Even more extreme is the .lel file (48). Searching the internet for a decent amount of time finally lead me to a forum posting mentioning the format. The post discusses a Windows 7 log on screen modification program, which I figured was correct since the file I was trying to identify was called “robert-portrait Logon.lel”. The link to the  program from that post had expired, but given that I now knew it was associated with a specific program, I searched for and found a newer version. Sadly, both the application link there and its mirror are now both gone and I can’t find them elsewhere, meaning I have no way to open the .lel file nor verify it. The log on screen application is probably the most obscure program of the thirty or so I found. Its existence is was the most in danger, given that it’s a small, non-professional application made for a subset of the DeviantArt community.

Obscurity of software is a double-edge sword for preservation. If something is really obscure and made for a small user base it usually isn’t that large or complex (yes I know some people write their own flight simulators). So it’s generally easy to just save a copy with the data you want it to read. The log on editor program file is probably very small, and I could have just wrapped it up with all the other data in the project without much fuss.

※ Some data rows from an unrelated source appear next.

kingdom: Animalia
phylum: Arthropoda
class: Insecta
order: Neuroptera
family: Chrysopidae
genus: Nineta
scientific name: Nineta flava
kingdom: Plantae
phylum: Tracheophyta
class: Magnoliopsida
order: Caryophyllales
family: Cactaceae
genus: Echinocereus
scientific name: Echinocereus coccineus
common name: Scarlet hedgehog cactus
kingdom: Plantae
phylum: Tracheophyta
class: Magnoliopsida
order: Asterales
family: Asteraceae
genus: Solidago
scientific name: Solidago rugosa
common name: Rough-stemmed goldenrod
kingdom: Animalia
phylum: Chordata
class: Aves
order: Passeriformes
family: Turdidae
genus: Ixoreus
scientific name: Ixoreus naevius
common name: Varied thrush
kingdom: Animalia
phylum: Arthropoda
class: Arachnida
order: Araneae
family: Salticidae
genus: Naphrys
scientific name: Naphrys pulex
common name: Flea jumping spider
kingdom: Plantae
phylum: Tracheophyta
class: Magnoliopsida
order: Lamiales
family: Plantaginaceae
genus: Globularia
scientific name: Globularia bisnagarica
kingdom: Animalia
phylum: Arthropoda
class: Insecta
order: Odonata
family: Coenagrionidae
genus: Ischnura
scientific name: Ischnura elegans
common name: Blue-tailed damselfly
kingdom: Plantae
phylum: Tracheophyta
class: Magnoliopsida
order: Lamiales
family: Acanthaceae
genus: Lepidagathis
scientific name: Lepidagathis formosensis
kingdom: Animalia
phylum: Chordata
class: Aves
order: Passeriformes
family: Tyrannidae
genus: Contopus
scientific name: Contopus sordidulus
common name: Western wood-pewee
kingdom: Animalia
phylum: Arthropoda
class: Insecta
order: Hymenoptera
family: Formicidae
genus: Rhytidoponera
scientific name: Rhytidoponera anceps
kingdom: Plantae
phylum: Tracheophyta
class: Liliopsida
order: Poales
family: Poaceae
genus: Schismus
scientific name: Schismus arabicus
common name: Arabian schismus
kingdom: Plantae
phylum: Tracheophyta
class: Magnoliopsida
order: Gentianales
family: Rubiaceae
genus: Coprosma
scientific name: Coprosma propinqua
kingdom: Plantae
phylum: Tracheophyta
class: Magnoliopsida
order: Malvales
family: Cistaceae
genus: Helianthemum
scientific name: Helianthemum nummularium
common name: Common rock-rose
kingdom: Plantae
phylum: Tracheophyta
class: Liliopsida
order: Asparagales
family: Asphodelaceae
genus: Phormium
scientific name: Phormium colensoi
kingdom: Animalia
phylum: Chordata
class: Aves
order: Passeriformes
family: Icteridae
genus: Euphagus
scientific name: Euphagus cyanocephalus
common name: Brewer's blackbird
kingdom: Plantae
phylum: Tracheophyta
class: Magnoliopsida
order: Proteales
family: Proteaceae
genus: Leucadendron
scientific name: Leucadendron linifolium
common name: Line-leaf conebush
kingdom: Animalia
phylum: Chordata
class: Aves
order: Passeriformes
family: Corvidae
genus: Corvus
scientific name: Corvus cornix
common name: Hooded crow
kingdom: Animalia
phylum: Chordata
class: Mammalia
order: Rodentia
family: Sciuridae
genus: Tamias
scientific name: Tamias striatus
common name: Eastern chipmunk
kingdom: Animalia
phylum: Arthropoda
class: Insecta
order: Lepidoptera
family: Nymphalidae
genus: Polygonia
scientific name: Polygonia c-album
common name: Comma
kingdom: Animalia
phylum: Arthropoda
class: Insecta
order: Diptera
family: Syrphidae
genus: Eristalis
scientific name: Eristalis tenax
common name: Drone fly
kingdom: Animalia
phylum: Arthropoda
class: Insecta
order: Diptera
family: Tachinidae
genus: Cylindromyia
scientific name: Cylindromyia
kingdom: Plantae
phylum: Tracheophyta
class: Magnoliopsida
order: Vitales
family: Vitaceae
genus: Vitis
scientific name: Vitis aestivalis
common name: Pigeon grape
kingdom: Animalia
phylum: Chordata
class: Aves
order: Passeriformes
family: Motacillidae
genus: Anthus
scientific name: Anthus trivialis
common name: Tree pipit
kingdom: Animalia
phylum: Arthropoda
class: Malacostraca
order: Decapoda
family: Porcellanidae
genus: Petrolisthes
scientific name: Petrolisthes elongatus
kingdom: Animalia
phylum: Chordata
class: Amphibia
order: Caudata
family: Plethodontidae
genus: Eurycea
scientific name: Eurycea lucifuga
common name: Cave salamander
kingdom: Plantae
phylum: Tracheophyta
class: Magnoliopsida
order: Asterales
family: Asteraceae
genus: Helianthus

Therefore after sussing out file types, one should definitely see if any of their dependent programs are in immediate danger of disappearing or they might not be recoverable. The .lel file was created less than three years ago and is now unreadable, things go away fast on the Internet. A main point of this work is to highlight the transience and instability of data online, another site mentioning the .lel file literally told me to just Google it, assuming that it would just be available somewhere. Sigh.

So there, a bit more information on file types, I’ll return to them at some point in the future but I’m going to break up the posts a bit since there are so many things to talk about.